#### [What the task requires]
Search the material below for the string "AperFunction" and extract each line that has it.

BEGIN The input

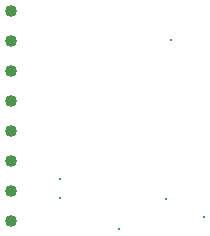
<source format=gbr>
%TF.GenerationSoftware,Altium Limited,Altium Designer,24.4.1 (13)*%
G04 Layer_Color=0*
%FSLAX45Y45*%
%MOMM*%
%TF.SameCoordinates,881402D5-0203-4901-B5EA-5A78FED384BD*%
%TF.FilePolarity,Positive*%
%TF.FileFunction,Plated,1,2,PTH,Drill*%
%TF.Part,Single*%
G01*
G75*
%TA.AperFunction,ComponentDrill*%
%ADD25C,1.02000*%
%TA.AperFunction,ViaDrill,NotFilled*%
%ADD26C,0.30000*%
D25*
X14192317Y5021617D02*
D03*
Y4767617D02*
D03*
Y4513617D02*
D03*
Y4259617D02*
D03*
Y4005617D02*
D03*
Y5275617D02*
D03*
Y5529617D02*
D03*
Y5783617D02*
D03*
D26*
X14603117Y4202117D02*
D03*
X15545467Y5539767D02*
D03*
X15503117Y4192117D02*
D03*
X14603117Y4362117D02*
D03*
X15823116Y4042117D02*
D03*
X15103117Y3942117D02*
D03*
%TF.MD5,ff827efbc7caaa8ade1ad372ddc6bc6c*%
M02*

</source>
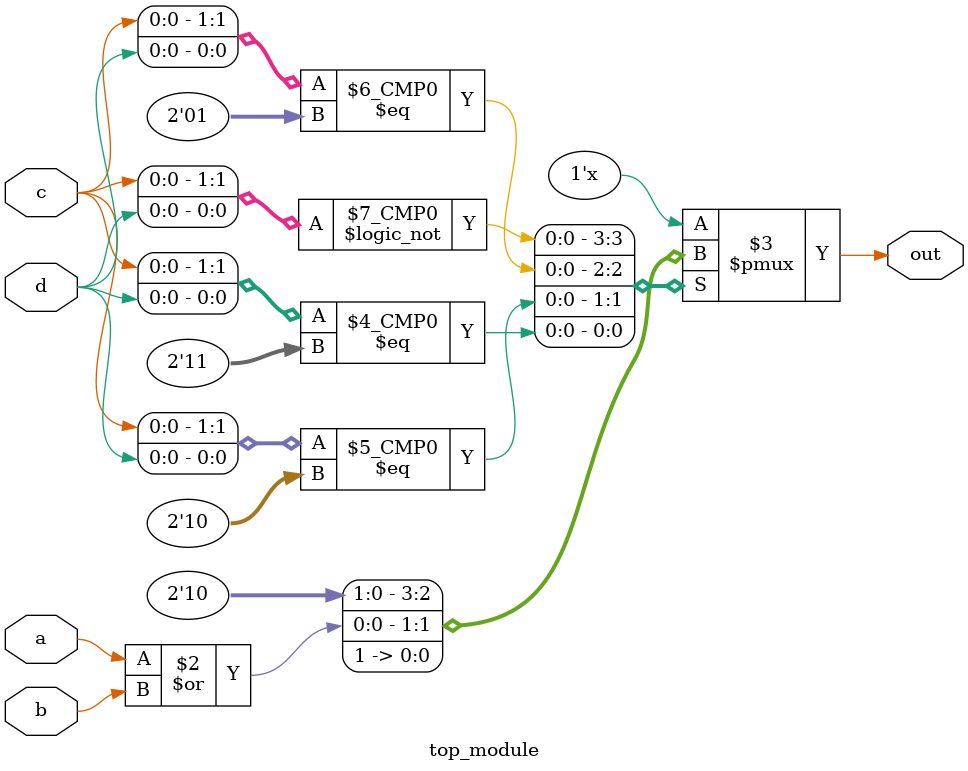
<source format=sv>
module top_module (
    input a, 
    input b,
    input c,
    input d,
    output reg out
);

always @* begin
    case({c, d})
        2'b00: out = 1'b1;
        2'b01: out = 1'b0;
        2'b10: out = a | b;
        2'b11: out = 1'b1;
    endcase
end

endmodule

</source>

END The input

#### [Final answer]
%TA.AperFunction,ComponentDrill*%
%TA.AperFunction,ViaDrill,NotFilled*%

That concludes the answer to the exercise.